# YOUR GOAL
Give the stretch of the material from its start through the line containing "ubio kozu, jednak" as a numbered list, including both ends and leaving out blank lines.

# RECORDED DATA

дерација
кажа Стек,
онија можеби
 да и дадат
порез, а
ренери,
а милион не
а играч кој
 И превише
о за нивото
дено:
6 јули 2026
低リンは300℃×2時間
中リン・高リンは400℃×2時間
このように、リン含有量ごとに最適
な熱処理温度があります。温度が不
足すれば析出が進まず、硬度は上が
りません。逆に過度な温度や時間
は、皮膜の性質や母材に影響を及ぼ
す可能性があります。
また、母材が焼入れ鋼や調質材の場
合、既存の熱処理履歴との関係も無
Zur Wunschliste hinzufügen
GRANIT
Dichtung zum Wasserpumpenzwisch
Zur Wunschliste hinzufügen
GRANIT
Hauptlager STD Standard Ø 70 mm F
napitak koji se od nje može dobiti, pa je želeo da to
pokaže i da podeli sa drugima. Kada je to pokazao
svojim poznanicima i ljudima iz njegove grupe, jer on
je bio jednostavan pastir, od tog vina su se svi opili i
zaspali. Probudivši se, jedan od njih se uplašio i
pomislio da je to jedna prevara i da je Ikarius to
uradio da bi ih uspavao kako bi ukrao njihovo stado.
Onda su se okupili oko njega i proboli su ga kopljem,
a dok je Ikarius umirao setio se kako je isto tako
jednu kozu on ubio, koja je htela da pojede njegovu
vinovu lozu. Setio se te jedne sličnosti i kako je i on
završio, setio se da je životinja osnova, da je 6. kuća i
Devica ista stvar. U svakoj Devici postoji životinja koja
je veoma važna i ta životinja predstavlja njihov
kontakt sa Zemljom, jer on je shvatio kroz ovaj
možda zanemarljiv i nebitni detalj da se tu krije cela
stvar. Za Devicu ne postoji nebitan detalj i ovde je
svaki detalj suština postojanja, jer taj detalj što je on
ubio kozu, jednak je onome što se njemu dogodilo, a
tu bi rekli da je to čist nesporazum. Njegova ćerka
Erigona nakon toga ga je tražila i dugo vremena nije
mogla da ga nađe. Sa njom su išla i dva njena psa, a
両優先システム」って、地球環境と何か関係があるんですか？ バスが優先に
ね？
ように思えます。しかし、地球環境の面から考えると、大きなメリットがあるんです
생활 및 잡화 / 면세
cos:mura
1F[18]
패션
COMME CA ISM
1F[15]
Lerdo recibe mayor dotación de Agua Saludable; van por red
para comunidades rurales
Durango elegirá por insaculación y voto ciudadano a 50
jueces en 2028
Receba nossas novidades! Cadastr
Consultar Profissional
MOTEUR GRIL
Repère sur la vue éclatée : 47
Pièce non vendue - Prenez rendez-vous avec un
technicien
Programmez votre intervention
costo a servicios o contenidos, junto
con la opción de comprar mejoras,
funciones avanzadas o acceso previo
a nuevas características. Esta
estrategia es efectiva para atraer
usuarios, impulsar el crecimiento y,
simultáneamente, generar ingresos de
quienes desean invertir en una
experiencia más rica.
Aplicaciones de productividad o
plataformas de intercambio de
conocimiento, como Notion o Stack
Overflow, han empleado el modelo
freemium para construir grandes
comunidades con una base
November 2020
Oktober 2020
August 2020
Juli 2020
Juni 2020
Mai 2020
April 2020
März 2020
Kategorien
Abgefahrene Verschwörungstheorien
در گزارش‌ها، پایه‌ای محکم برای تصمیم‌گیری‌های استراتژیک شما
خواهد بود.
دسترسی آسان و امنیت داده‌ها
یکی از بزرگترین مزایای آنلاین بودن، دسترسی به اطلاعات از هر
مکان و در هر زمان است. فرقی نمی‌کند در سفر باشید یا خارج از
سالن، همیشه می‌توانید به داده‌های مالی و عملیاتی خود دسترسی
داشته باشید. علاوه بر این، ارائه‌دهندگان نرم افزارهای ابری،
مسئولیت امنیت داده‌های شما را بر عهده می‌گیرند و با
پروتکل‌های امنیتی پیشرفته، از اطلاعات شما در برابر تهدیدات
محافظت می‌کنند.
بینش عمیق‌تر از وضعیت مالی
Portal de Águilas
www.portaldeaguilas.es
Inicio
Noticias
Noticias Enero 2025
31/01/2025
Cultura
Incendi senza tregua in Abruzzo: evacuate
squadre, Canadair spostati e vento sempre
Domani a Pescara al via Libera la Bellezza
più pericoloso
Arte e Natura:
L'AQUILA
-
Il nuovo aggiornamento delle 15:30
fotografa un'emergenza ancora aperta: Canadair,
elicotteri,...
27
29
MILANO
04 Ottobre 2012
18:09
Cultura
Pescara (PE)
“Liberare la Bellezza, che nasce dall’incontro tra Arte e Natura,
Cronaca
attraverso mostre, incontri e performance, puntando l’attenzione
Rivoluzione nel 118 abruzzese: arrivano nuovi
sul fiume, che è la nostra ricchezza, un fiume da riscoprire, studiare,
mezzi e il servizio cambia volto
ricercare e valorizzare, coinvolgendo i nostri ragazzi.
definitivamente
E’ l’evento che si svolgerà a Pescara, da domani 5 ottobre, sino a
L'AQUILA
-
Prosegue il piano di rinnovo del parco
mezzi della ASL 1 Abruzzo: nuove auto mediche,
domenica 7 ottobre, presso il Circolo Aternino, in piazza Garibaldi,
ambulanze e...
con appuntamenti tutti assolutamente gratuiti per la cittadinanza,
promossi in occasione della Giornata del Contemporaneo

# FINISHED EXERCISE
1. дерација
2. кажа Стек,
3. онија можеби
4.  да и дадат
5. порез, а
6. ренери,
7. а милион не
8. а играч кој
9.  И превише
10. о за нивото
11. дено:
12. 6 јули 2026
13. 低リンは300℃×2時間
14. 中リン・高リンは400℃×2時間
15. このように、リン含有量ごとに最適
16. な熱処理温度があります。温度が不
17. 足すれば析出が進まず、硬度は上が
18. りません。逆に過度な温度や時間
19. は、皮膜の性質や母材に影響を及ぼ
20. す可能性があります。
21. また、母材が焼入れ鋼や調質材の場
22. 合、既存の熱処理履歴との関係も無
23. Zur Wunschliste hinzufügen
24. GRANIT
25. Dichtung zum Wasserpumpenzwisch
26. Zur Wunschliste hinzufügen
27. GRANIT
28. Hauptlager STD Standard Ø 70 mm F
29. napitak koji se od nje može dobiti, pa je želeo da to
30. pokaže i da podeli sa drugima. Kada je to pokazao
31. svojim poznanicima i ljudima iz njegove grupe, jer on
32. je bio jednostavan pastir, od tog vina su se svi opili i
33. zaspali. Probudivši se, jedan od njih se uplašio i
34. pomislio da je to jedna prevara i da je Ikarius to
35. uradio da bi ih uspavao kako bi ukrao njihovo stado.
36. Onda su se okupili oko njega i proboli su ga kopljem,
37. a dok je Ikarius umirao setio se kako je isto tako
38. jednu kozu on ubio, koja je htela da pojede njegovu
39. vinovu lozu. Setio se te jedne sličnosti i kako je i on
40. završio, setio se da je životinja osnova, da je 6. kuća i
41. Devica ista stvar. U svakoj Devici postoji životinja koja
42. je veoma važna i ta životinja predstavlja njihov
43. kontakt sa Zemljom, jer on je shvatio kroz ovaj
44. možda zanemarljiv i nebitni detalj da se tu krije cela
45. stvar. Za Devicu ne postoji nebitan detalj i ovde je
46. svaki detalj suština postojanja, jer taj detalj što je on
47. ubio kozu, jednak je onome što se njemu dogodilo, a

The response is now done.